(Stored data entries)
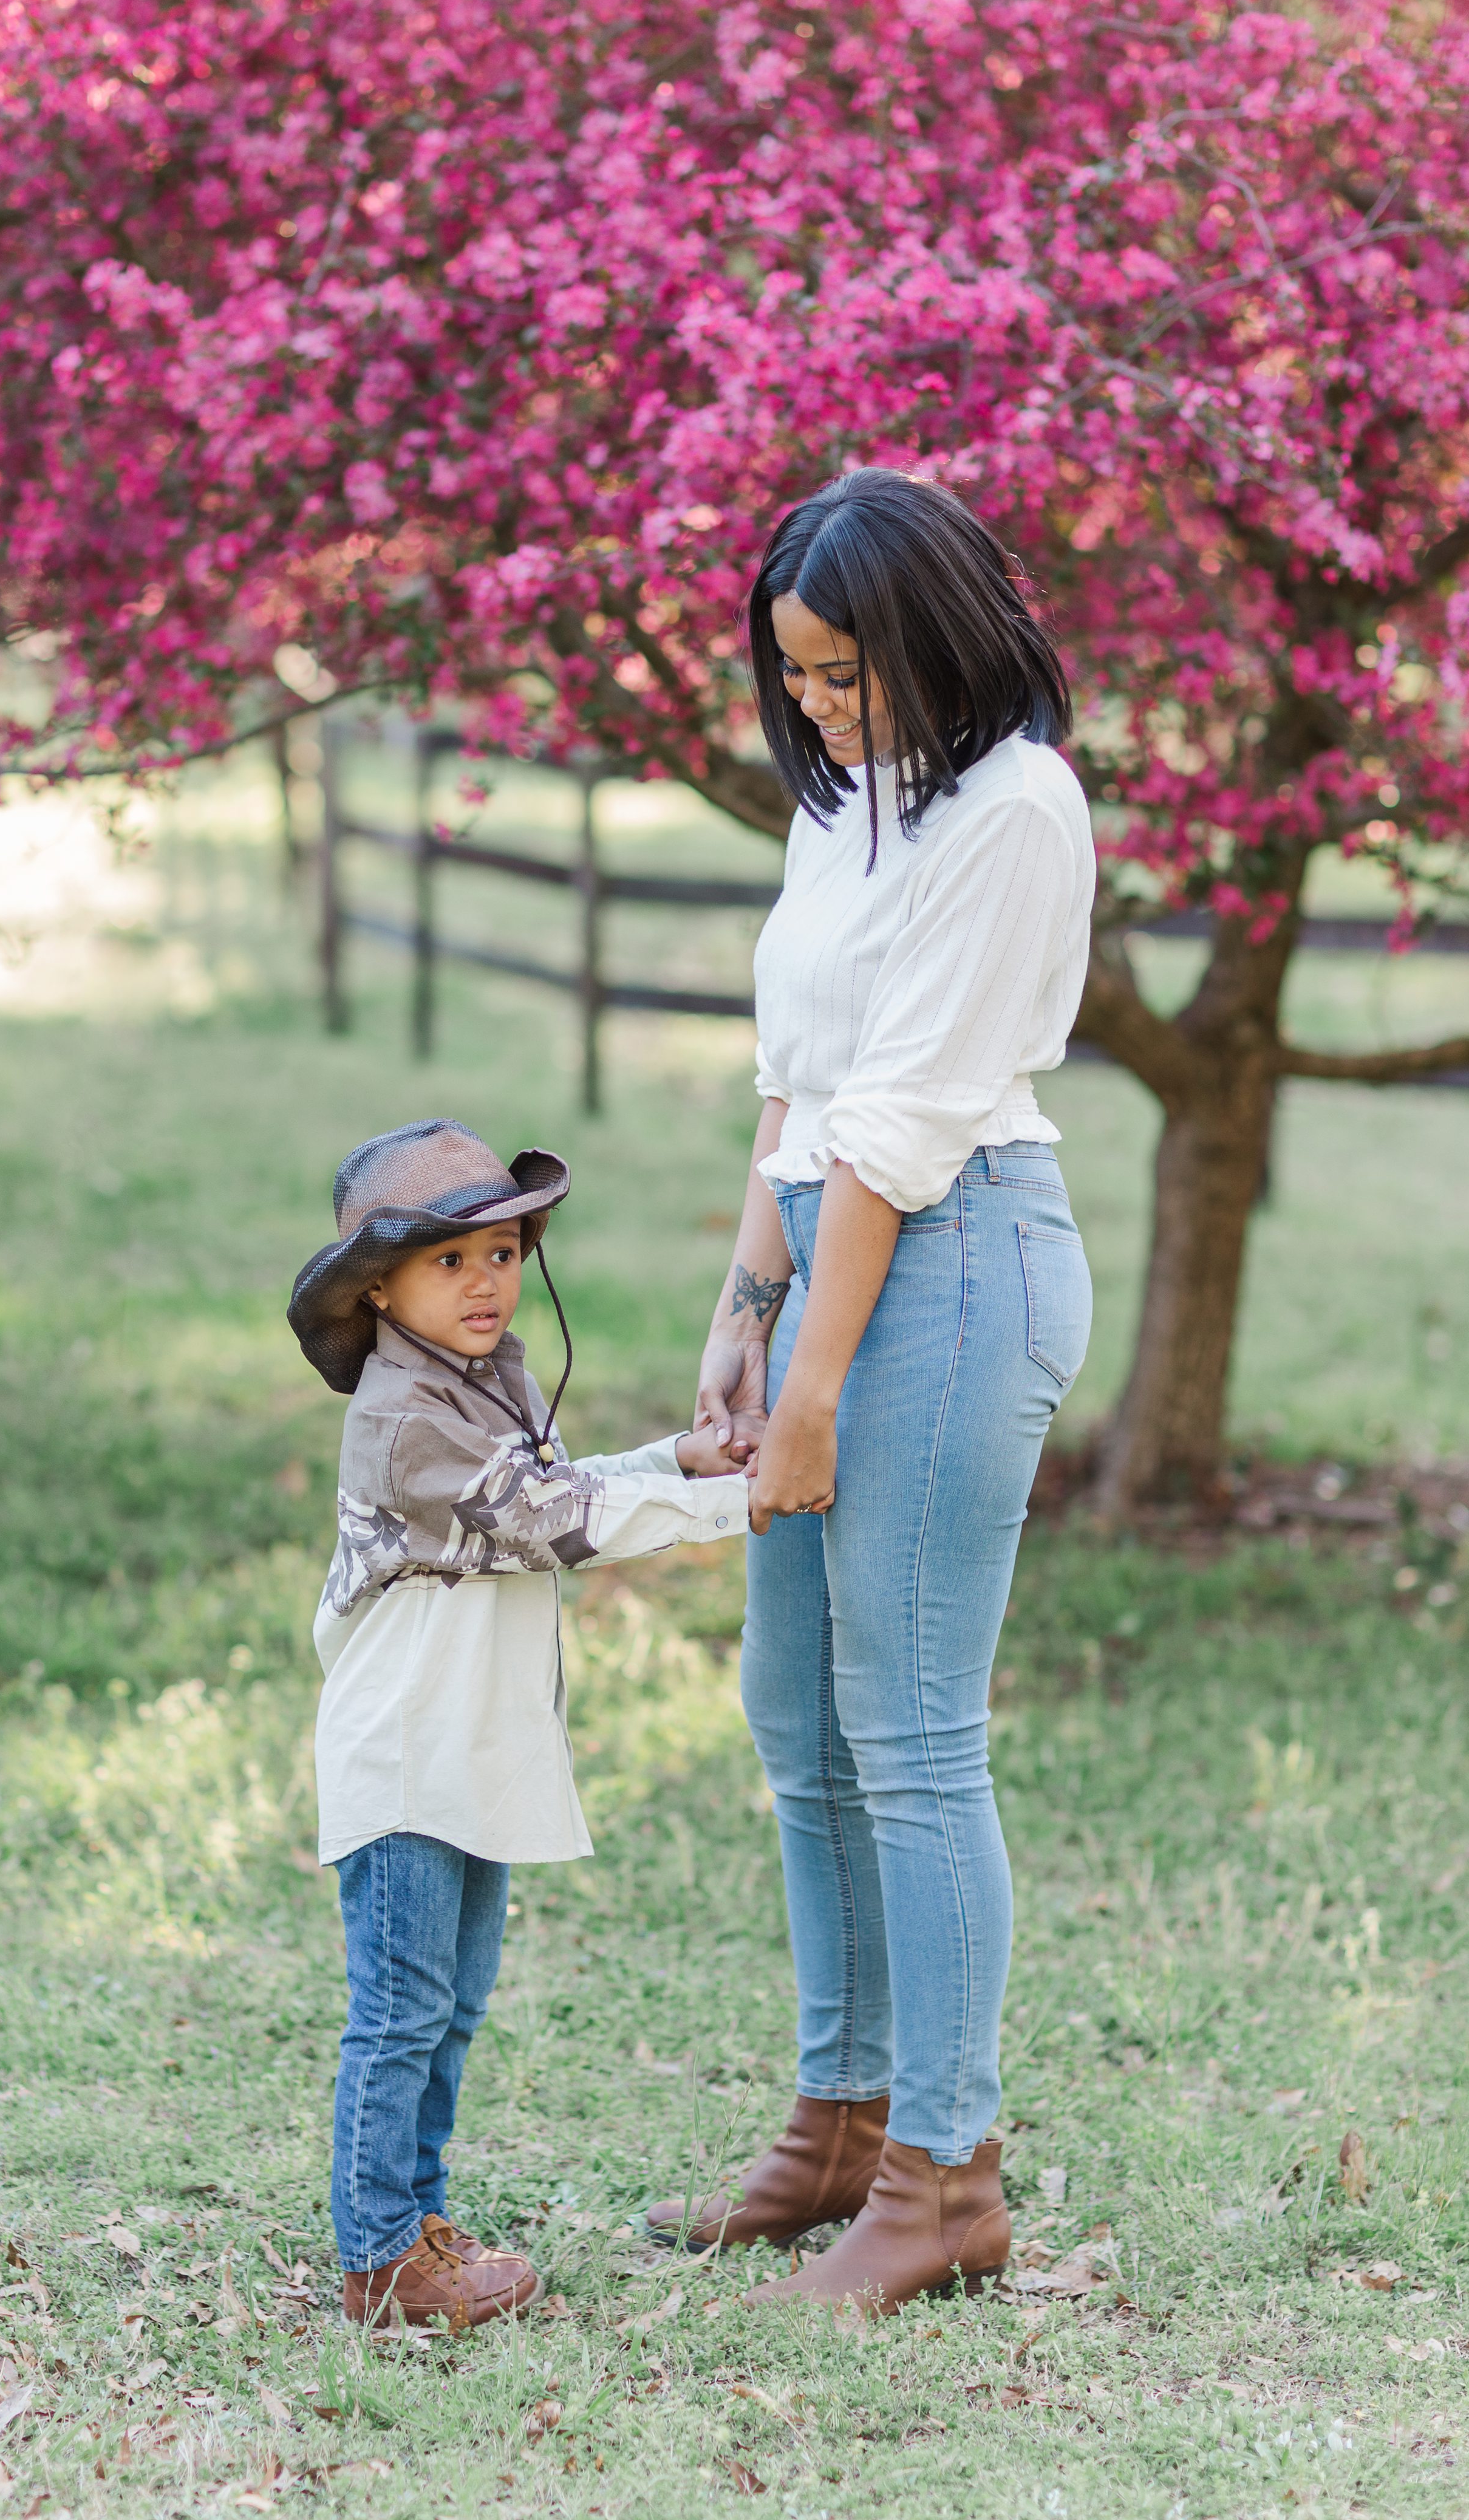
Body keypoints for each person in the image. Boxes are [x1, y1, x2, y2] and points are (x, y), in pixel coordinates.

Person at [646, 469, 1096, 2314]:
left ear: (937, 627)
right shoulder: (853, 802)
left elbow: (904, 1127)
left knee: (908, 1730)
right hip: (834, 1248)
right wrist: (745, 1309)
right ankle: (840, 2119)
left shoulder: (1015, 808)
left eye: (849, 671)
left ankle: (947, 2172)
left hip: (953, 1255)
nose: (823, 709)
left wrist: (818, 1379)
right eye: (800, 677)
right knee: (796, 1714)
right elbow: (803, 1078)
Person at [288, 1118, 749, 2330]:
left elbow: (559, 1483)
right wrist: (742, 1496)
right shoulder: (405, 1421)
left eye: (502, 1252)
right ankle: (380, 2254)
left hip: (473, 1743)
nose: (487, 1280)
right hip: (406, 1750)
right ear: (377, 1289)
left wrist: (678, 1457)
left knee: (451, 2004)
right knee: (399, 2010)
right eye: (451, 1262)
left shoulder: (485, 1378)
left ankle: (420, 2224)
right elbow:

**About this exercise:** Each entry above is to be restated exactly, without its images.

**Task output:**
Body keypoints for each person in the image. Boxes are [x1, y1, x2, y2] and points are (x, y), in pixel coordinates.

Person at [646, 469, 1096, 2314]:
left ear: (937, 627)
right shoulder: (853, 802)
left elbow: (904, 1127)
left knee: (908, 1730)
right hip: (834, 1248)
right wrist: (745, 1309)
right ankle: (840, 2119)
left shoulder: (1015, 808)
left eye: (849, 671)
left ankle: (947, 2172)
left hip: (953, 1255)
nose: (823, 709)
left wrist: (818, 1379)
right eye: (800, 677)
right knee: (796, 1714)
right elbow: (803, 1078)
Person at [288, 1118, 749, 2330]:
left elbow: (559, 1483)
right wrist: (742, 1496)
right shoulder: (405, 1421)
left eye: (502, 1252)
right ankle: (380, 2254)
left hip: (473, 1743)
nose: (487, 1280)
right hip: (406, 1750)
right ear: (377, 1289)
left wrist: (678, 1457)
left knee: (451, 2004)
right knee: (399, 2010)
right eye: (451, 1262)
left shoulder: (485, 1378)
left ankle: (420, 2224)
right elbow:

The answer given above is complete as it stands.